Let $\Gamma$ be an integral lattice in $\mathbb{R}^n$. A $\mathbb{Z}$-submodule of $\Gamma$ is called sublattice of $\Gamma$. A sublattice $\Lambda$ of $\Gamma$ is called primitive if $\Gamma/\Lambda$ is a free $\mathbb{Z}$ module.
Is there some way to think about primitive lattices?

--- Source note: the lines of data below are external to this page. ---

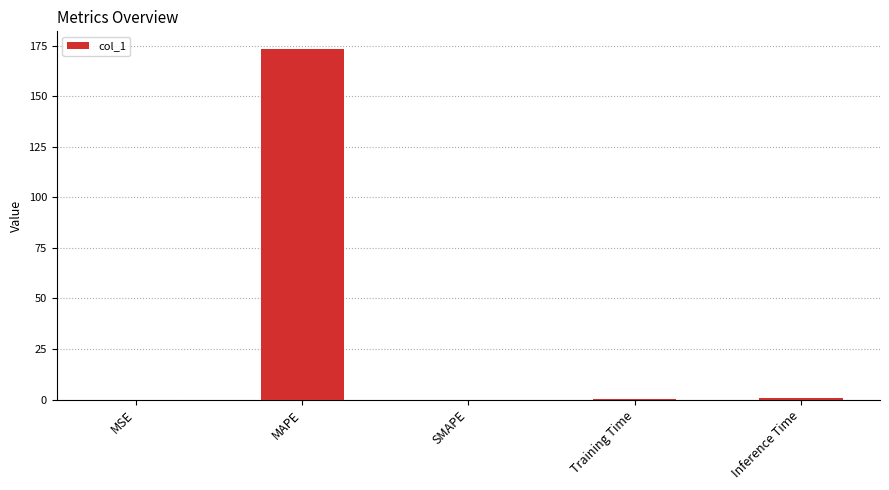

What is the sum of all values?

174.6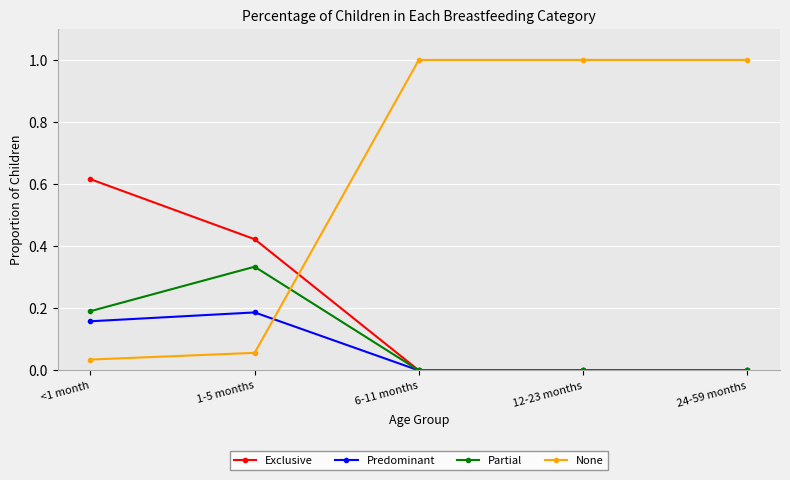

True or false: Exclusive has more than 1 points higher than both neighbors.

False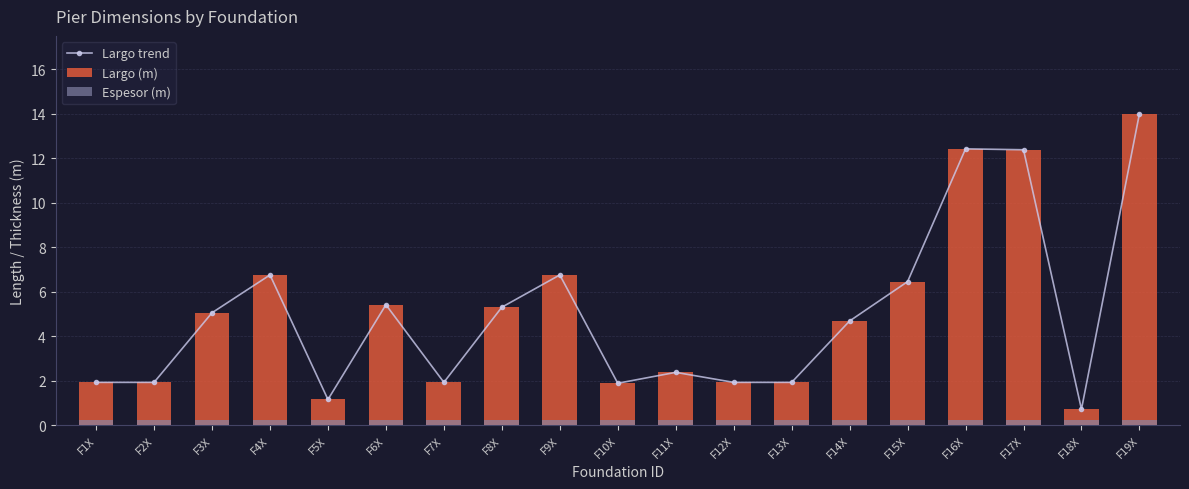

What is the sum of all Espesor (m) values?

4.8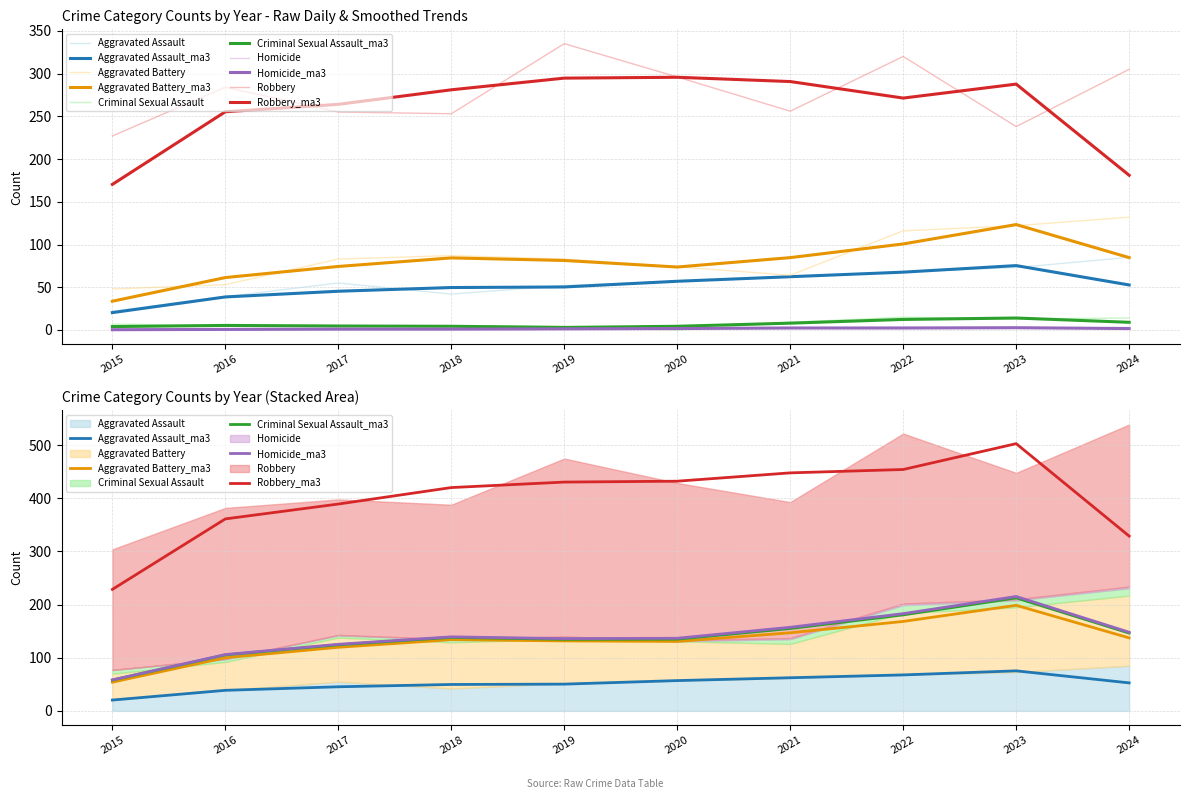

At which label does Criminal Sexual Assault first exceed 7?

2021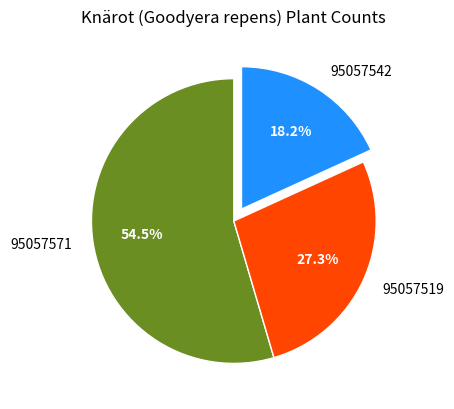

To the nearest percent, what is the average slice percentage?

33%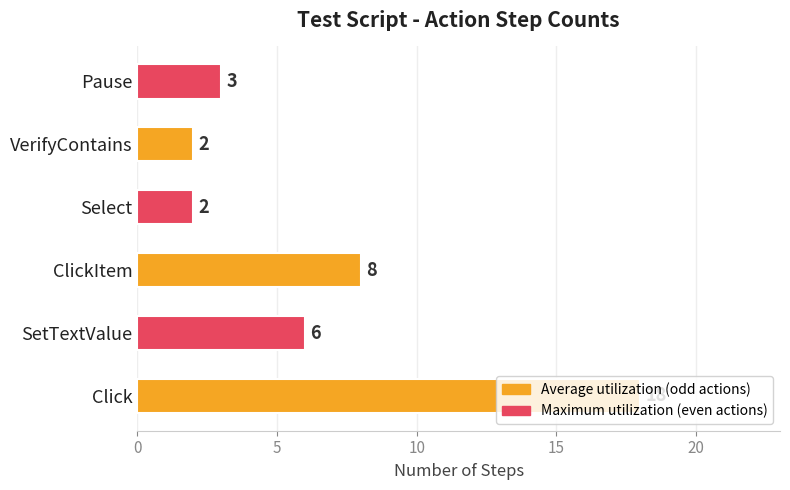

Between Select and Click, which is larger?

Click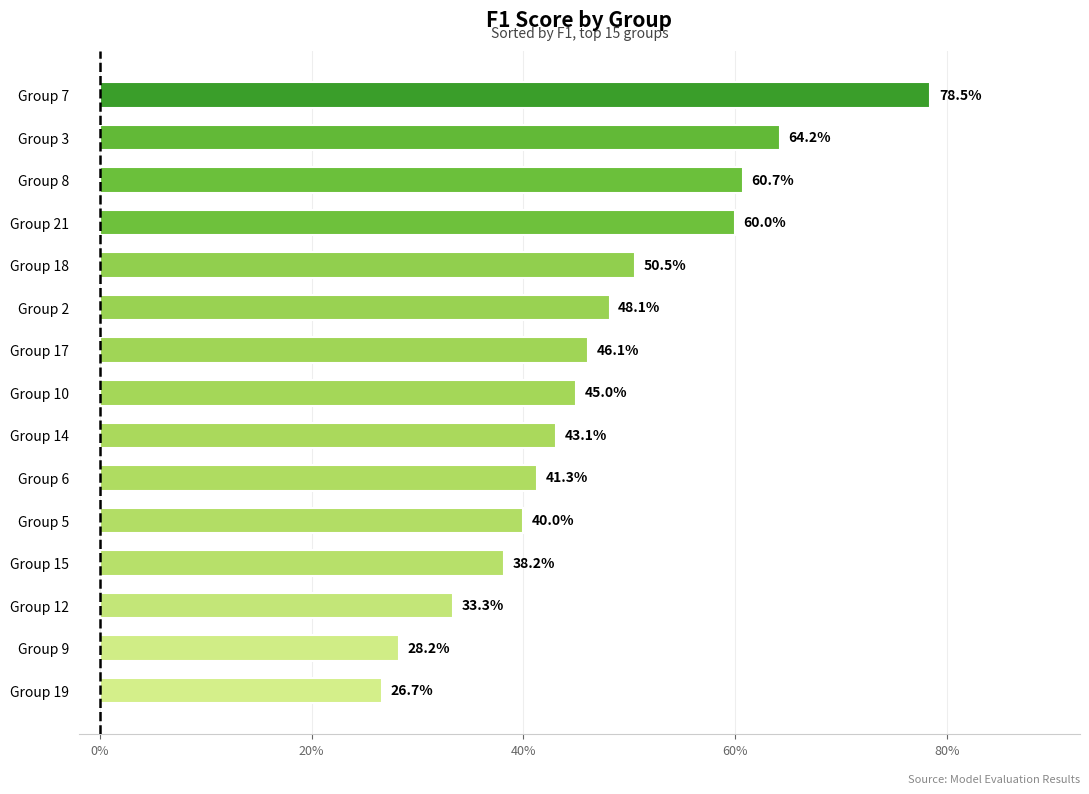

Does the chart contain any negative values?

No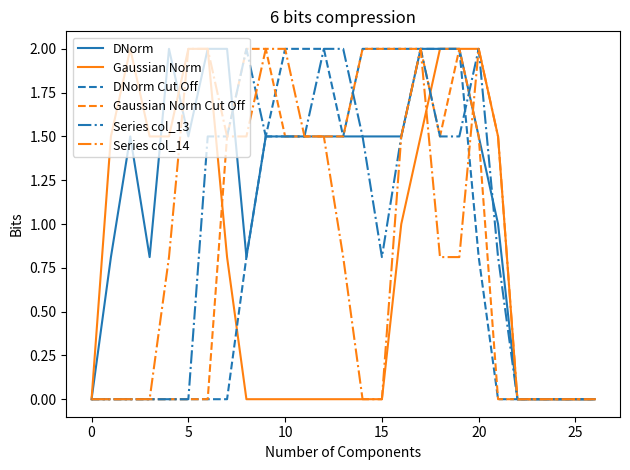

What is the maximum value for Series col_14?

2.0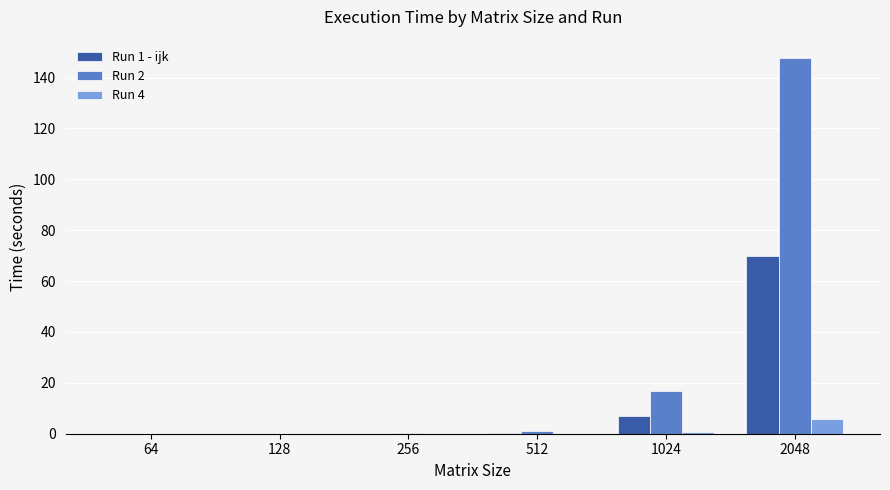

What are all the series names shown in the legend?

Run 1 - ijk, Run 2, Run 4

And why are they named "primitive"?
My idea is that a primitive sublattice $ \Lambda\subseteq \Gamma\subset\mathbb R^n $ is such that $ \Lambda=\mathrm{span}(\Lambda)\cap\Gamma $ so they're basically the equivalent for lattices of subspaces for a vector space.
The following should be a valid proof but I would like to have a feedback before calling it conclusive.
The inclusion $ \Lambda\subseteq\mathrm{span}(\Lambda)\cap\Gamma $ is obvious, let's prove the opposite inclusion assuming $ \Lambda $ primitive.
Suppose $ \mathrm{rk}(\Gamma)=n $ and $ \mathrm{rk}(\Lambda)=r\leq n $, then we can write
$ \Gamma=\bigoplus_{i=1}^n w_i\mathbb Z, \;\Lambda= \bigoplus_{j=1}^r v_j\mathbb Z $
with $ v_j=\sum_{i=1}^na_{j,i}w_i $ and $ A:= [a_{j,i}] $ such that $ \mathrm{rk}(A)=r $.
Now let $ v\in \mathrm{span}(\Lambda)\cap\Gamma $ therefore there are $ b_i\in\mathbb Z $ and $ x_j\in\mathbb R $ such that
$ v=\sum_{i=1}^n b_iw_i=\sum_{j=1}^rx_jv_j=\sum_{j=1}^rx_j\sum_{i=1}^na_{j,i}w_i= \sum_{i=1}^n\left(\sum_{j=1}^ra_{j,i}x_j\right)w_i $
from which $ \sum_{j=1}^ra_{j,i}x_j = b_i $ or $ A^Tx=b $.
Suppose $ A' $ is a $ r\times r $ submatrix of $ A^T $ with non-zero determinant, by reordering the basis we can consider $ b = [b'\,|\, b''] $ such that $ A'x=b' $. Now $ A' $ and $ b' $ have integer coefficients and the matrix is invertible, then $ x=A'^{-1}b' $ and has rational coefficients, more precisely $ \det(A') x\in \mathbb Z^r $.
Now consider $ \Gamma/\Lambda $ free. If we suppose $ 0\neq v\notin\Lambda $ we have that the only integer multiple of $ v $ that can lie in $ \Lambda $ is $ 0 $ but $ \det(A')v $ has integer components on $ {v_j} $ and is therefore in $ \Lambda $ despite $ \det(A') \neq 0 $, absurd, and therefore $ v\in\Lambda $.
This proves primitive $\Rightarrow \Lambda=\mathrm{span}(\Lambda)\cap\Gamma $.
For the opposite inclusion we suppose that $ [v]\in \Gamma/\Lambda $ such that it exists $ k\in\mathbb Z $ for which $ k[v]=0 $ or equivalently $ kv\in \Lambda=\mathrm{span}(\Lambda)\cap\Gamma $ and dividing by $ k $ also $ v\in\mathbb{span}(\Lambda) $. But $ v $ was also in $ \Gamma $ by hypothesis and therefore $ v\in\mathbb{span}(\Lambda)\cap\Gamma=\Lambda $ and $ [v]=0 $, which proves $ \Gamma/\Lambda $ free.